(Beginning of SUPPLIED PASSAGE)

In a message to P.E.I. Green party members, leader Peter Bevan-Baker struck a hopeful tone about the future that will follow the coronavirus (COVID-19 strain) pandemic.
Bevan-Baker spoke to close to 70 party members who gathered for the party’s annual general meeting over the weekend, held online through the Zoom app. The party had originally scheduled an in-person gathering in Summerside but instead held a scaled-down online meeting due to the pandemic.
Although the meeting focused largely on an update of the party’s financial and political activities in 2019, Bevan-Baker’s remarks focused on the current pandemic.
“I imagine, like many of you, the thoughts, the feelings that I'm having (are) of being a little bit scared and confused. And I'm not quite sure what kind of a world is going to emerge from this crisis," Bevan-Baker said.
“But I have great faith in the fundamental goodness of people and in our ability collectively to rise to challenges.”
"I see trees awakening. I see birds singing. I see the land thawing. I know that those predictable cycles of life will continue. I believe we're going to emerge from this into a better and a healthier and a more caring world."

(End of SUPPLIED PASSAGE)

**TASKS TO CARRY OUT:**
1 - Answer these questions from the Green party meeting report:
(a) About how many party members gathered for the annual general meeting?
(b) In which community was the in-person gathering originally scheduled?
(c) What did the meeting focus largely on?
2 - Do these statements agree with the Green party meeting report? Answer yes or no for each and quote the words that decide it.
(a) The annual general meeting took place in person in Summerside.
(b) Bevan-Baker said he felt a little scared and confused.
(c) Bevan-Baker said he knows what kind of world will come out of the crisis.
The entries have no connection to the Green party meeting report.

(Beginning of GIVEN RECORDS)

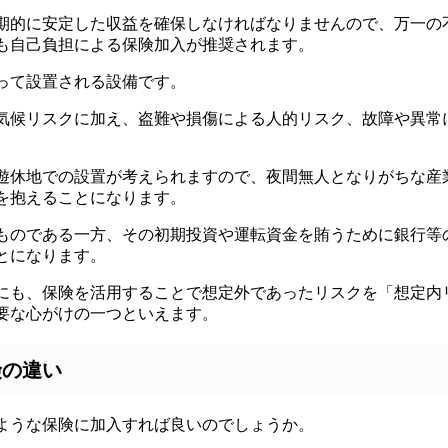
期的に安定した収益を確保しなければなりませんので、万一の
も自己負担による保険加入が推奨されます。
って設置される設備です。
気候リスクに加え、盗難や損傷による人的リスク、故障や異常
遊休地での設置が考えられますので、夜間無人となりがちな産
を抱えることになります。
ものである一方、その初期投資や運転資金を賄うために銀行等
とになります。
にも、保険を活用することで想定外であったリスクを「想定内
要な心がけの一つといえます。
険の違い
ような保険に加入すれば良いのでしょうか。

(End of GIVEN RECORDS)

**RESPONSES BY TASK:**
1 -
(a) Close to 70.
(b) Summerside.
(c) An update of the party's financial and political activities in 2019.

2 -
(a) No: "originally scheduled an in-person gathering in Summerside but instead held a scaled-down online meeting"
(b) Yes: "of being a little bit scared and confused"
(c) No: "I'm not quite sure what kind of a world is going to emerge from this crisis"